Similar to present-day headlines of the massacre of Christian minorities in Syria and Iraq, Theodore Roosevelt recorded the fate of Armenians in his 1916 book “Fear God and Take Your Own Part”: “Armenians, who for some centuries have sedulously avoided militarism and war … are so suffering precisely and exactly because they have been pacifists whereas their neighbors, the Turks, have … been … militarists. … During the last year and a half … Armenians have been subjected to wrongs far greater than any that have been committed since the close of the Napoleonic Wars. … Fearful atrocities. … Serbia is at this moment passing under the harrow of torture and mortal anguish. …”
Theodore Roosevelt continued: “Armenians have been butchered under circumstances of murder and torture and rape that would have appealed to an old-time Apache Indian. … The Wholesale slaughter of the Armenians … must be shared by the neutral powers headed by the United States for their failure to protest when this initial wrong was committed. … The crowning outrage has been committed by the Turks on the Armenians. They have suffered atrocities so hideous that it is difficult to name them, atrocities such as those inflicted upon conquered nations by the followers of Attila and of Genghis Khan. It is dreadful to think that these things can be done and that this nation nevertheless remarks ‘neutral not only in deed but in thought,’ between right and the most hideous wrong, neutral between despairing and hunted people, people whose little children are murdered and their women raped, and the victorious and evil wrong-doers. … I trust that all Americans worthy of the name feel their deepest indignation and keenest sympathy aroused by the dreadful Armenian atrocities. I trust that they feel … that a peace obtained without … righting the wrongs of the Armenians would be worse than any war.”
Historian Arnold Toynbee wrote: “The Turks draft the criminals from their prisons into the Gendarmeri (military police) to exterminate the Armenian race. … In 1913 the Turkish Army was engaged in exterminating the Albanians. … Greeks and Slavs left in the territory. … The same campaign of extermination has been waged against the Nestorian Christians on the Persian frontier. … In Syria there is a reign of terror. …”
Toynbee continued: “Turkish rule … is … slaughtering or driving from their homes, the Christian population. … Only a third of the two million Armenians in Turkey have survived, and that at the price of apostatizing to Islam or else of leaving all they had and fleeing across the frontier.”
Armenia’s pleas at the Paris Peace Conference led Democrat President Wilson in a failed effort to make Armenia a U.S. protectorate.
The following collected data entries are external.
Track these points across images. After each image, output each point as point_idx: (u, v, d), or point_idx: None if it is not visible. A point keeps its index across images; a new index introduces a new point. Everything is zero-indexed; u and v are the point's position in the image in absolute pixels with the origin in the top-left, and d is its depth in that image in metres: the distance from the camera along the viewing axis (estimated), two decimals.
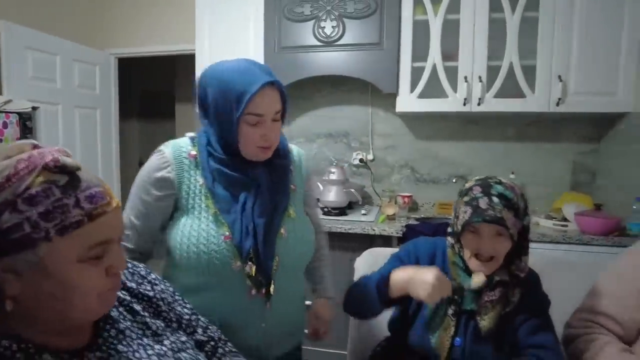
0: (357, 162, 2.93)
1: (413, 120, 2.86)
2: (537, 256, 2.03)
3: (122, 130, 3.68)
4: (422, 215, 2.61)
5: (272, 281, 1.04)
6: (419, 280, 0.99)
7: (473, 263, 1.07)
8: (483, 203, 1.02)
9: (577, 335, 1.12)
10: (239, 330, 1.03)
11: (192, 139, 1.10)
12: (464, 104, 2.42)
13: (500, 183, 1.05)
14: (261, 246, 1.02)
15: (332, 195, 2.54)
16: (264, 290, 1.04)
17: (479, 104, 2.41)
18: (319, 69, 2.55)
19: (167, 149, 1.08)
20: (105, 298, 0.63)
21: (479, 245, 1.05)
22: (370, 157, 2.92)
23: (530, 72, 2.37)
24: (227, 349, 0.88)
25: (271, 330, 1.08)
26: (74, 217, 0.56)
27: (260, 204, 1.04)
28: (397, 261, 1.19)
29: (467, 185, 1.10)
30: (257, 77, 0.97)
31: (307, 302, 1.24)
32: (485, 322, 1.07)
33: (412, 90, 2.49)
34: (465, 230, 1.07)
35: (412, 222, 2.35)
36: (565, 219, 2.34)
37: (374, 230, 2.27)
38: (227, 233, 1.01)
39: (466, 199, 1.06)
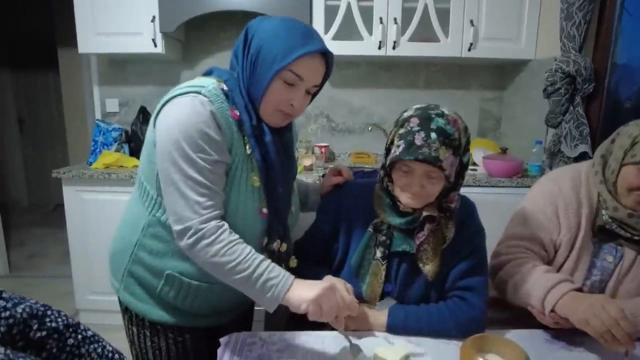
0: None
1: None
2: None
3: None
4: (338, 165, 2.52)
5: (293, 257, 1.04)
6: None
7: (403, 197, 0.98)
8: (419, 139, 0.90)
9: (508, 261, 1.14)
10: (231, 303, 1.06)
11: (224, 92, 0.91)
12: (379, 48, 2.32)
13: (442, 116, 0.93)
14: (283, 221, 1.01)
15: None
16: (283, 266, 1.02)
17: (394, 48, 2.33)
18: (220, 4, 2.25)
19: (209, 103, 0.87)
20: None
21: (408, 183, 0.96)
22: None
23: (444, 16, 2.33)
24: (79, 337, 0.69)
25: None
26: None
27: (279, 175, 0.97)
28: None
29: (406, 114, 0.97)
30: (316, 40, 0.89)
31: None
32: (429, 267, 0.99)
33: (326, 31, 2.32)
34: (395, 166, 0.97)
35: None
36: (474, 164, 2.42)
37: None
38: (265, 210, 0.95)
39: (402, 131, 0.94)
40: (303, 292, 0.83)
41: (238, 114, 0.90)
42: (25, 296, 0.66)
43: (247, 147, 0.92)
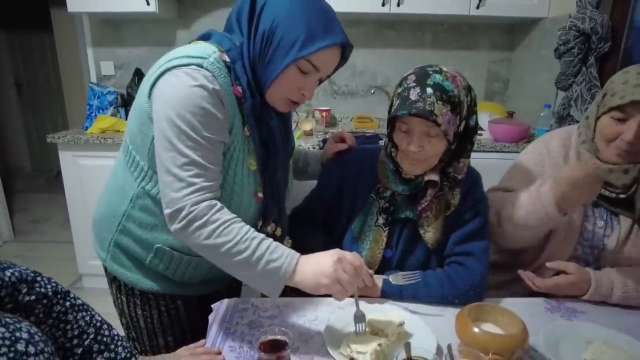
0: None
1: None
2: None
3: None
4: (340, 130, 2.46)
5: (287, 237, 1.03)
6: None
7: (405, 163, 0.95)
8: (414, 94, 0.87)
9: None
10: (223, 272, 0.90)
11: (226, 64, 0.83)
12: (383, 4, 2.20)
13: (440, 72, 0.89)
14: (279, 204, 0.98)
15: None
16: None
17: (398, 5, 2.21)
18: None
19: (213, 79, 0.80)
20: None
21: (408, 142, 0.91)
22: None
23: None
24: (67, 304, 0.69)
25: None
26: None
27: (281, 160, 0.95)
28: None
29: (406, 74, 0.94)
30: (337, 28, 0.84)
31: None
32: (430, 234, 0.97)
33: None
34: (395, 126, 0.94)
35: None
36: (480, 128, 2.34)
37: None
38: (260, 194, 0.91)
39: (399, 90, 0.92)
40: (315, 277, 0.76)
41: (241, 91, 0.83)
42: (30, 261, 0.65)
43: (245, 127, 0.86)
Woodrow Wilson, who was born Dec. 28, 1856, addressed Congress, May 24, 1920: “The Senate Committee on Foreign Relations has established the truth of the reported massacres and other atrocities from which the Armenian people have suffered … deplorable conditions of insecurity, starvation, and misery now prevalent in Armenia. …
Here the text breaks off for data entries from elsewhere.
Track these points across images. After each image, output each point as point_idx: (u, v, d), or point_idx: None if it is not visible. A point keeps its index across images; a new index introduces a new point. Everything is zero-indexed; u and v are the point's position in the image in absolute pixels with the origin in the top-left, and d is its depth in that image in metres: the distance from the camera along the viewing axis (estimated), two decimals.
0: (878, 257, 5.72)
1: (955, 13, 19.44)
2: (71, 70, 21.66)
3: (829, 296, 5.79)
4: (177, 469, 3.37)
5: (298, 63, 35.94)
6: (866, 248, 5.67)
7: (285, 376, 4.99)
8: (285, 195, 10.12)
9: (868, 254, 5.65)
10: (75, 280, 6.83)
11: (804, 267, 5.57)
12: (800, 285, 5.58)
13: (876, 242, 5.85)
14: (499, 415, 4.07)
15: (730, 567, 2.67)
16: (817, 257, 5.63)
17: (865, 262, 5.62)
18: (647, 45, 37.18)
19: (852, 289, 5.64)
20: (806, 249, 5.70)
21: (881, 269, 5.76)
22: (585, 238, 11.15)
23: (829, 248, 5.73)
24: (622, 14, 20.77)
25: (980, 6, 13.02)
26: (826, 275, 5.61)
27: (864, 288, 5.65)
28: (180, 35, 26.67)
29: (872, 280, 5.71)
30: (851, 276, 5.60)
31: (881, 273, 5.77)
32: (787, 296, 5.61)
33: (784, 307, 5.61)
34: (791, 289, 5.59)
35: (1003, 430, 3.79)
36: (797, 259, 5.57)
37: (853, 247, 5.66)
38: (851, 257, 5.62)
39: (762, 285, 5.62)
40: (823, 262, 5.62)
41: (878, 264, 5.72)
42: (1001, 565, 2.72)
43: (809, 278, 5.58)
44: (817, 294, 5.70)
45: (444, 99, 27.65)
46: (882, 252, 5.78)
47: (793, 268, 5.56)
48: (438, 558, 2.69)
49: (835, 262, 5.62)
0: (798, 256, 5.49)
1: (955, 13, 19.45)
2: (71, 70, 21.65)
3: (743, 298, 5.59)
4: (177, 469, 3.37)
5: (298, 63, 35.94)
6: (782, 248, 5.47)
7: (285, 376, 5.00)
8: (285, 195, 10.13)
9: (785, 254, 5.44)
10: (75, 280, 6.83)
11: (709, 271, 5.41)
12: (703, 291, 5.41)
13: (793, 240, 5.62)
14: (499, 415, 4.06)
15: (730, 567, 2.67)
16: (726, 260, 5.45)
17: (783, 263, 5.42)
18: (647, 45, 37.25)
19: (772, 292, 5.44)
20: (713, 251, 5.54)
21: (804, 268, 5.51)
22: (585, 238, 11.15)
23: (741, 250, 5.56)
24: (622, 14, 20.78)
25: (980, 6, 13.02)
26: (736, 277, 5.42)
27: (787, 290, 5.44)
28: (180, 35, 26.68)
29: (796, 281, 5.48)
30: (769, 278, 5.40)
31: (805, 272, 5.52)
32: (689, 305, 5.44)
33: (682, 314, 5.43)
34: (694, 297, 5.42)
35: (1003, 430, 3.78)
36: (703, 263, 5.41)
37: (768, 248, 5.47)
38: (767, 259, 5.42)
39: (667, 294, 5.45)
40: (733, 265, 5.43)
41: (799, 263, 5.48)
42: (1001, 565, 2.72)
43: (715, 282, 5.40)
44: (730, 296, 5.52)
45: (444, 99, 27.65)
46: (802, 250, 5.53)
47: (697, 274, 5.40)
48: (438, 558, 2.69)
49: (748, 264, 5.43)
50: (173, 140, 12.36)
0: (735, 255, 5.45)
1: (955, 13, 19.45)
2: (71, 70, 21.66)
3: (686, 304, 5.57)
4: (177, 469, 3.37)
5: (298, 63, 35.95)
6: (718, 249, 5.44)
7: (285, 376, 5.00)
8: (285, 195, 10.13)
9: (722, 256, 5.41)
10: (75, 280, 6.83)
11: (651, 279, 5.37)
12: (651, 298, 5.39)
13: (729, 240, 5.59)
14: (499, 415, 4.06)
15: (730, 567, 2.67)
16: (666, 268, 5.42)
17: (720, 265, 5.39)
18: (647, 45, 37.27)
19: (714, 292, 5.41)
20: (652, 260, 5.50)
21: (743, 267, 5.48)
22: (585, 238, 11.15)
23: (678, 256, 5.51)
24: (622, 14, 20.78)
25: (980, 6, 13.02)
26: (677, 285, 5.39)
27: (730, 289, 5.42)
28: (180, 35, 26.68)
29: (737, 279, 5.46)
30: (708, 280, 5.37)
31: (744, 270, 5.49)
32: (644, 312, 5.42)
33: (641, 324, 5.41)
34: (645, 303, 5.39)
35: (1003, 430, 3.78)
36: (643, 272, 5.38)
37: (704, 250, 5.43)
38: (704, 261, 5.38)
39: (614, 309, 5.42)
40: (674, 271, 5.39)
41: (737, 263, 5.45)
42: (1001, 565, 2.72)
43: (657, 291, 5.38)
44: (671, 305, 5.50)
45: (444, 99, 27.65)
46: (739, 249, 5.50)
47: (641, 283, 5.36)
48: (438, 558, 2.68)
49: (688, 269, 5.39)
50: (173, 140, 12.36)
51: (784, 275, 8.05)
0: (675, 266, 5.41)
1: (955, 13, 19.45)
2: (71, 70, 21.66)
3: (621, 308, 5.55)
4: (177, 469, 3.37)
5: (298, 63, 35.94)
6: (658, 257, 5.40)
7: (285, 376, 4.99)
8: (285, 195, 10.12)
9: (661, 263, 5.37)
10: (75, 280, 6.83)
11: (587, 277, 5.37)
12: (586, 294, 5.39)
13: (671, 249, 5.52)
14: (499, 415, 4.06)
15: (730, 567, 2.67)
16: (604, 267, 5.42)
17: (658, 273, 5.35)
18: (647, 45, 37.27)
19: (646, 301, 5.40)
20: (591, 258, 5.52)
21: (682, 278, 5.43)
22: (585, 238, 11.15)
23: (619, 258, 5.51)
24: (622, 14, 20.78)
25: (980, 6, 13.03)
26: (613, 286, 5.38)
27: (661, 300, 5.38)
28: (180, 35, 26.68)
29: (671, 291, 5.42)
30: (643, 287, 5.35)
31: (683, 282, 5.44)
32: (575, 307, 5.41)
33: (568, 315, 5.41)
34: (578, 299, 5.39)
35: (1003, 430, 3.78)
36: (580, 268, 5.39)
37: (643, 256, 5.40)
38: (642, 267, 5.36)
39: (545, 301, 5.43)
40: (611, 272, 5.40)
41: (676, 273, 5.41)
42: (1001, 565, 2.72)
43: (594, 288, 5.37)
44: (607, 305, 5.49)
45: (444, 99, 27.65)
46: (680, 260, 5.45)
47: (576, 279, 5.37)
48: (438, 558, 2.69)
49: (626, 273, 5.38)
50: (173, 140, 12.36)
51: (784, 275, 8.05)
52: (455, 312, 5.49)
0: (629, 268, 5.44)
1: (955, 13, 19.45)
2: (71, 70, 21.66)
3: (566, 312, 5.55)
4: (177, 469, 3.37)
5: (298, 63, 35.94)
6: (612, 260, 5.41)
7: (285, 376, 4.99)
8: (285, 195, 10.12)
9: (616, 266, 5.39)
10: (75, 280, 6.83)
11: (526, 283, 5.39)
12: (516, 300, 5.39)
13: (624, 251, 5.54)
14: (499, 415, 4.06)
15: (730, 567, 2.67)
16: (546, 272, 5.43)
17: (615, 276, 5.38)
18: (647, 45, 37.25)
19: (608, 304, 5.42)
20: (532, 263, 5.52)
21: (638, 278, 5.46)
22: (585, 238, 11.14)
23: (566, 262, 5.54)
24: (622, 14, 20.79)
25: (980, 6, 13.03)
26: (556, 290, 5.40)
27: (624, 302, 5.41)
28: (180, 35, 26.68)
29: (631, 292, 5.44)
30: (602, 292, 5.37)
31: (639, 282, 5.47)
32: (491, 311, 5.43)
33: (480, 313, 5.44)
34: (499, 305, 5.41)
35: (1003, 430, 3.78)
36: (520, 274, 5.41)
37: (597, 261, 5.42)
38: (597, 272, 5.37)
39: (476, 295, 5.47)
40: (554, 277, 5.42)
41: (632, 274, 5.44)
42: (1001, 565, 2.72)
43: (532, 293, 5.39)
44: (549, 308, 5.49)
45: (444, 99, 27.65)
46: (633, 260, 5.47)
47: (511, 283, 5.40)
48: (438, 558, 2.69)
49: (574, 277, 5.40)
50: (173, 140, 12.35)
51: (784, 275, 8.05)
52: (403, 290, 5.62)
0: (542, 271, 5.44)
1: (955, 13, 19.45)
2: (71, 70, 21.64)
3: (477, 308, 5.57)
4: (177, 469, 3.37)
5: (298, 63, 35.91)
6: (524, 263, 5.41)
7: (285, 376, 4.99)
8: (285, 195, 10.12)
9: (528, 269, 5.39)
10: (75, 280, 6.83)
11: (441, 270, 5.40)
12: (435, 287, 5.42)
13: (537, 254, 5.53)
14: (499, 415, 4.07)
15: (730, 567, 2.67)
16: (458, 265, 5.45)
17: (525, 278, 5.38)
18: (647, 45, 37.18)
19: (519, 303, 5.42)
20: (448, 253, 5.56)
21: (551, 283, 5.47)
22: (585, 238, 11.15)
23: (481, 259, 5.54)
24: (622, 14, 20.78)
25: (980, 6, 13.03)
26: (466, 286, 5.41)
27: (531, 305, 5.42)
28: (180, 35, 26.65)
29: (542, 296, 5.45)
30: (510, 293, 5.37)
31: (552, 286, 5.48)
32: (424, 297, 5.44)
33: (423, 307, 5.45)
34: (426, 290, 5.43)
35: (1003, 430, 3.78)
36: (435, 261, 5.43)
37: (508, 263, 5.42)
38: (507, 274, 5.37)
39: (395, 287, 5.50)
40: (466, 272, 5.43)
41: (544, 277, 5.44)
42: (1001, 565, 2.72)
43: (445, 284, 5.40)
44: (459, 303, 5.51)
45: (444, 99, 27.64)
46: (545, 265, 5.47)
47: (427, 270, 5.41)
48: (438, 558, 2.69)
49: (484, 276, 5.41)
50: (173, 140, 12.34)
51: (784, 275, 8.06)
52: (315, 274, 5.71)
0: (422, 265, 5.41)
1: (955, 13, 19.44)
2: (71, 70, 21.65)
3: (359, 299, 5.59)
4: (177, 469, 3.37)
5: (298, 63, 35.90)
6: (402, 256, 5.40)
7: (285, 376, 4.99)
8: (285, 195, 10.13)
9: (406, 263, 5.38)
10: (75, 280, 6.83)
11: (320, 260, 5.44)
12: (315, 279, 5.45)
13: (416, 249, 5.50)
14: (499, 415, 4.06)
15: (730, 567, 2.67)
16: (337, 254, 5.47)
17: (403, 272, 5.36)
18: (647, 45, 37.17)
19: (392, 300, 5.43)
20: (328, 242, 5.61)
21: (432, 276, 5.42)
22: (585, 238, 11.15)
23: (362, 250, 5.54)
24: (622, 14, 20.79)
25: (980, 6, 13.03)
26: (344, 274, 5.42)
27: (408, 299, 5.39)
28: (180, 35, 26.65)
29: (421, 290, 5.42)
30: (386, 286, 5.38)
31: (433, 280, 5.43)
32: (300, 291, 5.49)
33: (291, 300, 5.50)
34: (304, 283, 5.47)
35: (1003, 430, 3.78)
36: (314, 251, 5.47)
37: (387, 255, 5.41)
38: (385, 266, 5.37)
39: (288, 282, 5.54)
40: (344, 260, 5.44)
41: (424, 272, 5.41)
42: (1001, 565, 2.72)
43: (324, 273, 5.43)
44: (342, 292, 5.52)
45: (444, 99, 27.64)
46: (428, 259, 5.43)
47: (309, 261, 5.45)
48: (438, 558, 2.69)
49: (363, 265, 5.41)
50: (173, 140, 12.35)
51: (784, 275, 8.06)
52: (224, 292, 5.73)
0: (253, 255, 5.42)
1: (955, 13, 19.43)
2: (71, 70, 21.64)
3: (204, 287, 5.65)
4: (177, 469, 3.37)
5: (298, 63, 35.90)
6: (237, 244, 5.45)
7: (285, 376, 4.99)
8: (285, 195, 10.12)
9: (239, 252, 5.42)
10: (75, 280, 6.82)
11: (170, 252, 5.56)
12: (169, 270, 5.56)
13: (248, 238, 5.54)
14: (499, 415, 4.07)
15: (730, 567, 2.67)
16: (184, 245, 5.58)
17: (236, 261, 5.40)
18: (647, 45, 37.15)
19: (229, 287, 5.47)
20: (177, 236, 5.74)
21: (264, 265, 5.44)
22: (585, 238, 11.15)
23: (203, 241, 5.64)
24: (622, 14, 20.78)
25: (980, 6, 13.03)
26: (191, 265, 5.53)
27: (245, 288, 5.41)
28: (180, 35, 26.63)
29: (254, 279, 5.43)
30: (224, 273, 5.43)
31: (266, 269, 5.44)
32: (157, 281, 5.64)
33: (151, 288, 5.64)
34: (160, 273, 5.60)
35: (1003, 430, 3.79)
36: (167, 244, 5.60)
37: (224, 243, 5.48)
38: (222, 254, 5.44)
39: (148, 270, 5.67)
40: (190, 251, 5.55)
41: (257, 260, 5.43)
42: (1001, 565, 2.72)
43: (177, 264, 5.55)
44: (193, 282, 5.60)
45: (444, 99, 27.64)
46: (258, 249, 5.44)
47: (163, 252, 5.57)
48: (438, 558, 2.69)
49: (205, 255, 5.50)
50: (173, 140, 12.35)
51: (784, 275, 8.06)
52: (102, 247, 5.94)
Sympathy for Armenia among our people has sprung from untainted consciences, pure Christian faith and an earnest desire to see Christian people everywhere succored in their time of suffering.”
In 2006, Director Andrew Goldberg produced a documentary film “The Armenian Genocide.”
In 2016, actors Christian Bale, Oscar Isaac and Charlotte Le Bon starred in the film “The Promise,” depicting the Armenian genocide in the last days of the Ottoman Empire.
On Aug. 29, 2014, the California Senate unanimously passed the Armenian Genocide Education Act mandating that among the human rights subjects covered in public schools, instruction shall be made of the genocide committed in Armenia at the beginning of the 20th century.